The Heritage Series series
The history of the double bass features many player-composers who created a wealth of music for bassists of all abilities. Recital Music publish a wide and eclectic range of music by these important figures from the history of the instrument, particularly from the 19th and early 20th-centuries, and more works are in preparation. Some names are well known today, others almost forgotten, but each made a valuable contribution to the repertoire of the double bass and helped create a unqiue repertoire which deserves to be performed.
Frantisek Cerny's Method for Double Bass has been long out of print and these studies with double bass accompaniment make a very useful addition to the educational, even concert, repertoire for the young bassist.
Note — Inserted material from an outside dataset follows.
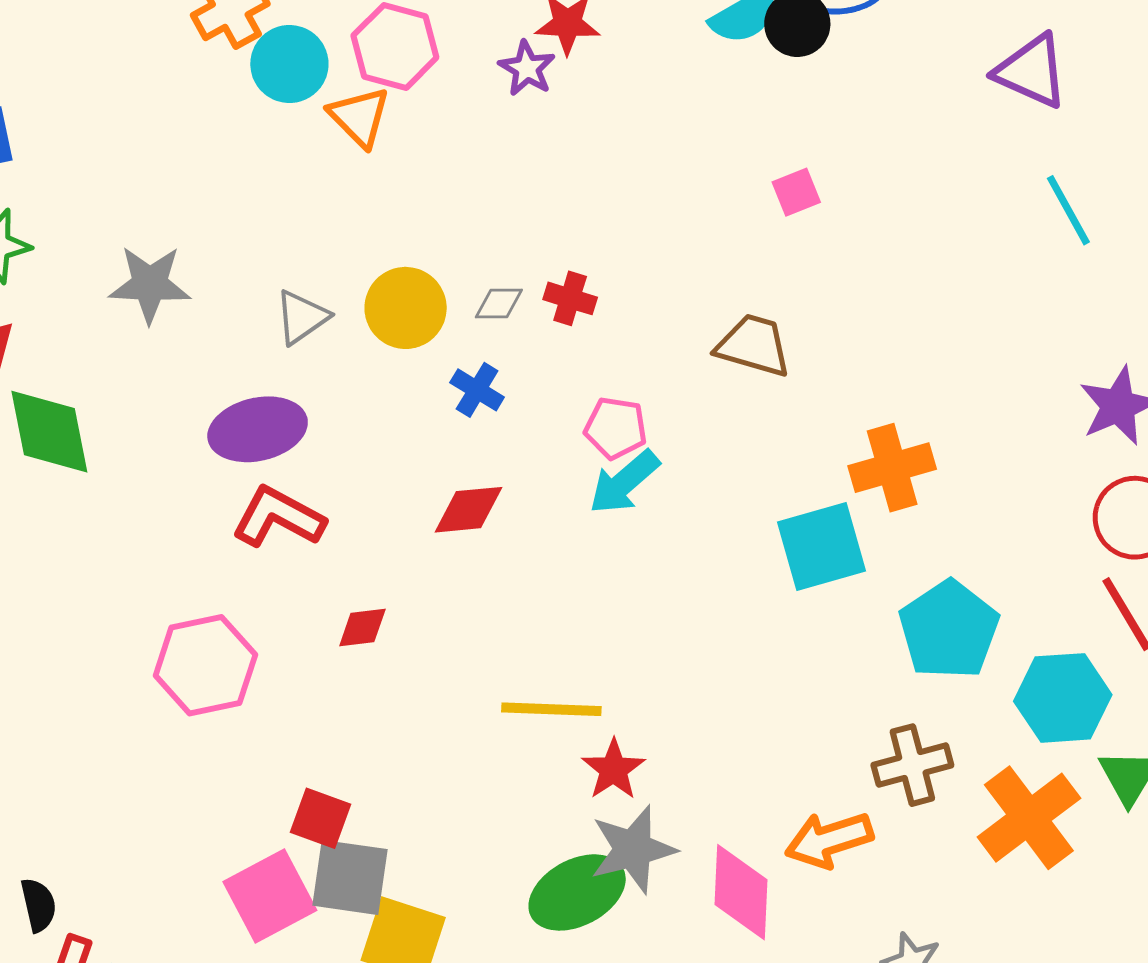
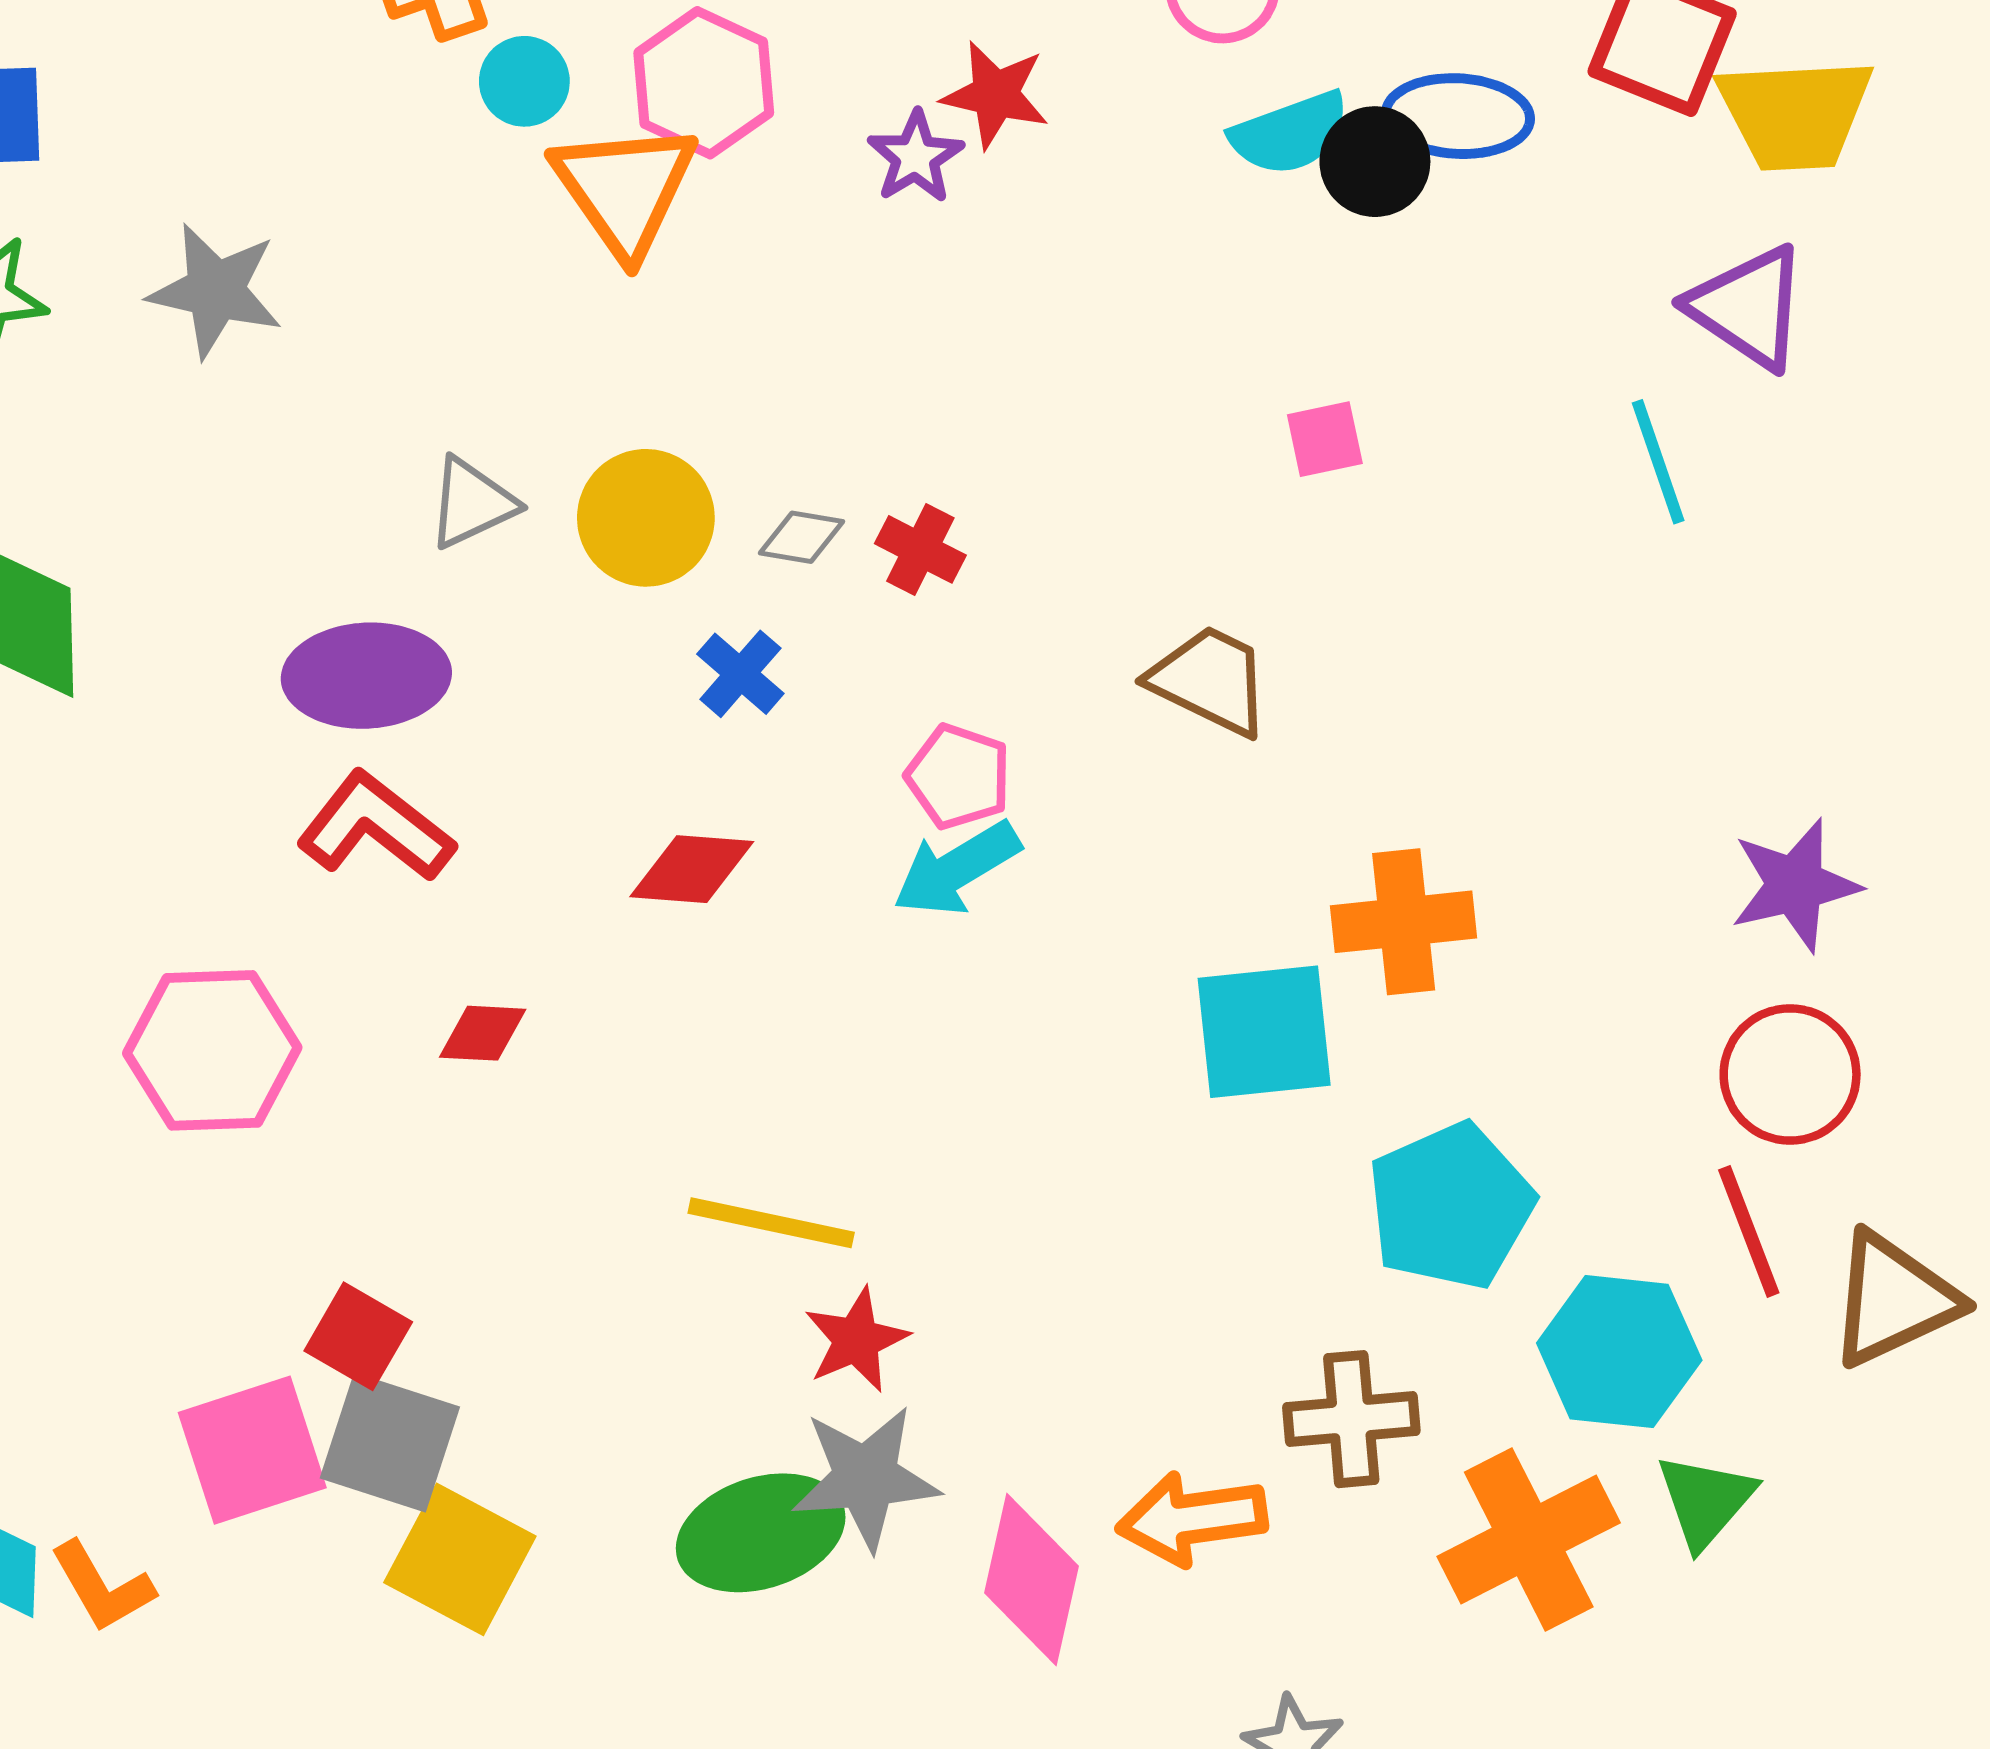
cyan circle: (289, 64) -> (524, 81), size x0.7
orange triangle: (359, 117) -> (625, 189), size x1.4
cyan line: (1068, 210) -> (1658, 462), moved
gray star: (150, 284) -> (215, 291), moved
There are musical and techncial challenges in equal measure and Book 1 includes seven studies which are ideal for grade 5-7 abilities. Cerny uses a range of keys but few fingerings or dynamic suggestions allowing the student and teacher to create their own original performance.
All seven studies remain in bass clef, venturing no higher than harmonic G - an octave above the top string, and the added accompaniments will help to develop music skills alongside technical improvements. Several of the studies could be played an octave higher than written for more advanced students increasing the relevance of these lyrical and melodic studies.
Frantisek Cerny was a Czech bassist, teacher and composer. He was born on 23 January 1860 in Pardubice and studied at the Prague Conservatoire (1876-82) and in Paris, where he later became a member of the Orchestre Colonne-Lamoureux from 1884-1890. He returned to Czechoslovakia in 1890, when he was appointed Principal Bass of the National Theatre Orchestra in Prague (1890-1900), and it was at this time that he discovered the wonderful Grancino double bass of 1693, later owned by Oldrichs Sorejs and Frantisek Posta.
Cerny was an outstanding teacher and taught at the Prague Conservatoire for 31 years (1900-31) and many of the leading Czech bassists at the beginning of the 20th-century were taught by him. He was not a prolific composer and most of his works were written for the double bass, including a Method (1906), 30 Etudes-Caprices (1923), Technical Studies in Thumb Position (1927), 4 Concertos and ten salon pieces for double bass and piano.
Cerny studied composition with Antonin Dvorak and much of his music reflects the salon style of the late 19th-century. All his works are melodic and appealing, combining the late-Romantic idiom of Dvorak and Brahms, with Czech lyricism and influences, and he makes full use of the solo capabilities of the double bass.
Frantisek Cerny died in Prague on 3 September 1940.